Desde la calle Arenal, la marcha transcurrió por la Plaza de Isabel II, la calle de Vergara, la calle Carlos III, la Plaza de Oriente y la calle de Lepanto.

Por su parte, el Cristo Yacente (una talla de los Talleres Olot del siglo XX) salió a la misma hora del Monasterio de la Encarnación cargada por la cofradía del Santo Cristo del Sepulcro de Móstoles, que está hermanada con la congregación a la que pertenecen las dos figuras.

A su llegada a la Plaza de Ramales se encontró con la Virgen, con la que continuó el itinerario por la calle de Santiago, plaza de Santiago, calle de los Milaneses, calle Mayor, Puerta del Sol y calle del Arenal hasta la Iglesia de Ginés, donde finalizó la procesión a las 19:00 horas.

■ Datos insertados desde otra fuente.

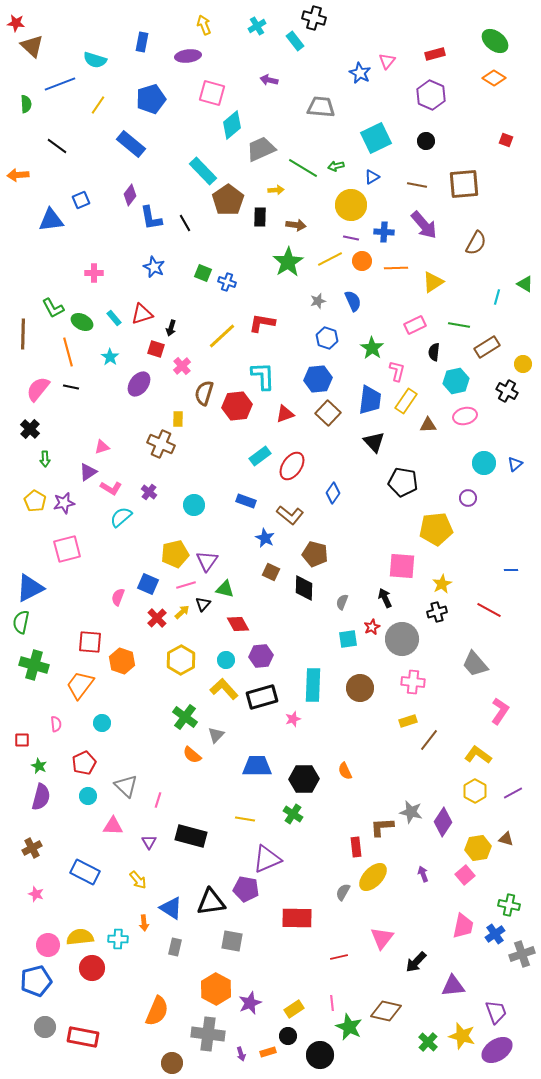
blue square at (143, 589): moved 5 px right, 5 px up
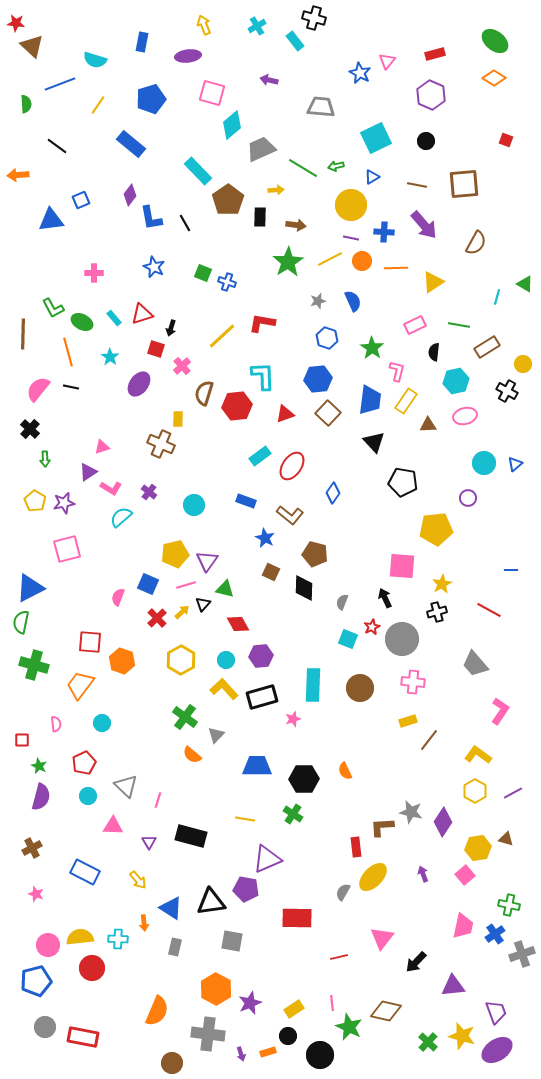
cyan rectangle at (203, 171): moved 5 px left
cyan square at (348, 639): rotated 30 degrees clockwise
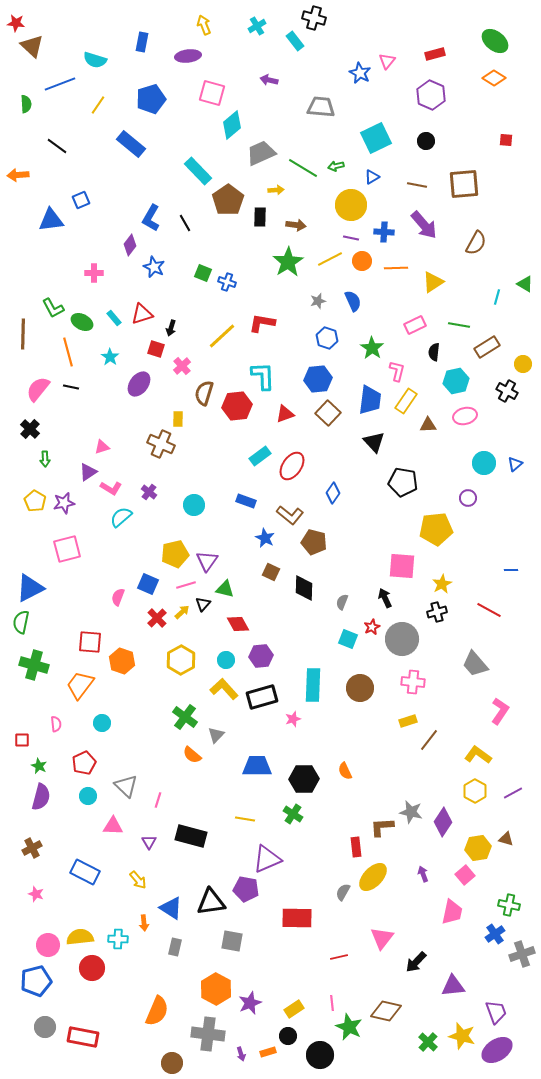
red square at (506, 140): rotated 16 degrees counterclockwise
gray trapezoid at (261, 149): moved 4 px down
purple diamond at (130, 195): moved 50 px down
blue L-shape at (151, 218): rotated 40 degrees clockwise
brown pentagon at (315, 554): moved 1 px left, 12 px up
pink trapezoid at (463, 926): moved 11 px left, 14 px up
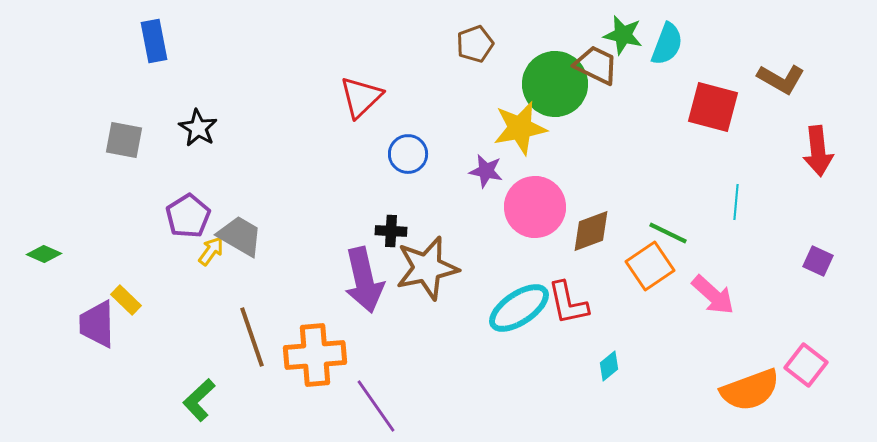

Esta procesión, que data del siglo XVIII, es una de las más antiguas que se celebran en la capital y de las más esperadas por el encuentro con el Cristo, según aseguró Enrique Guevara, secretario del Consejo de Cofradías de Madrid.

Ha sido la única que se ha celebrado el Sábado Santo en la capital junto con la de la Virgen Dolorosa, que transcurrió por la mañana por el barrio de Las Letras.

El Viernes Santo se cancelaron por la lluvia tres de las seis procesiones previstas en Madrid, dos salieron una hora más tarde de lo previsto y otra tuvo que acortar su recorrido.